Collection entries:
---------------

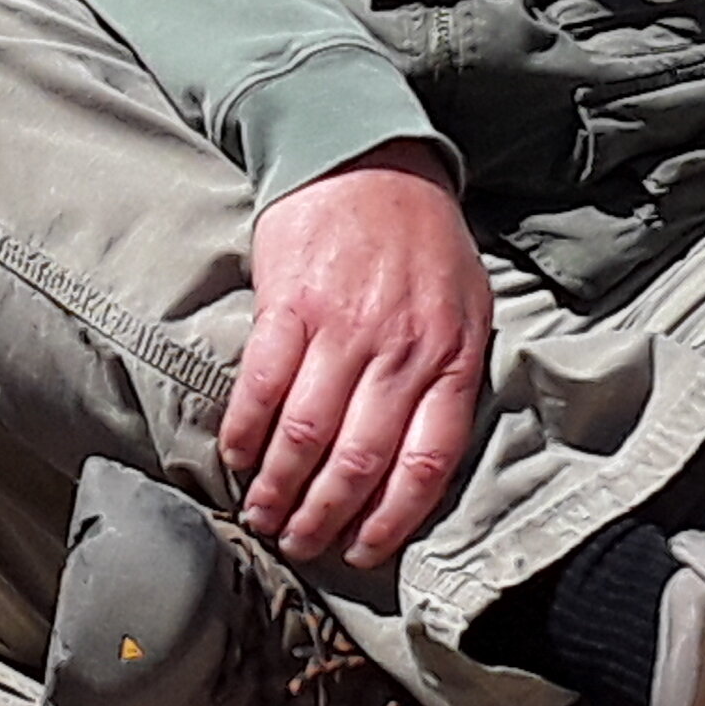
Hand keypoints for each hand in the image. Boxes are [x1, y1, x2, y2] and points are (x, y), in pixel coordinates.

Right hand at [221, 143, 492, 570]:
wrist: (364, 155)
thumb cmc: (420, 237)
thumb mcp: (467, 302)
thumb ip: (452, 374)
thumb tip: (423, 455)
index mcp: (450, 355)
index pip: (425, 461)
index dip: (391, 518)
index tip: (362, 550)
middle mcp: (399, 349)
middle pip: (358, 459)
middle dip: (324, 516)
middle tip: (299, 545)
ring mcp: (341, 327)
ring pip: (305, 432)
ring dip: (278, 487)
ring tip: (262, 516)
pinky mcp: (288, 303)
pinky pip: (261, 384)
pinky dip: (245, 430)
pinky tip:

---------------

Repeat, with no pictures, each line from the beginning of the data through the line containing "pinky pip: (261, 384)", inclusive.

Hand keypoints for each hand in the image. Boxes are [x1, y1, x2, y2] and points are (x, y), in pixel coordinates.

Right hand at [221, 143, 492, 570]:
wrist: (364, 155)
thumb cmc: (420, 237)
thumb mcp: (467, 302)
thumb ip: (452, 374)
thumb tip: (423, 455)
index mcp: (450, 355)
index pip: (425, 461)
index dip: (391, 518)
index tip: (362, 550)
middle mcp: (399, 349)
middle pip: (358, 459)
middle dip: (324, 516)
middle tip: (299, 545)
ring mcp: (341, 327)
ring pip: (305, 432)
ring dip: (278, 487)
ring tip: (262, 516)
pinky mcp: (288, 303)
pinky pip: (261, 384)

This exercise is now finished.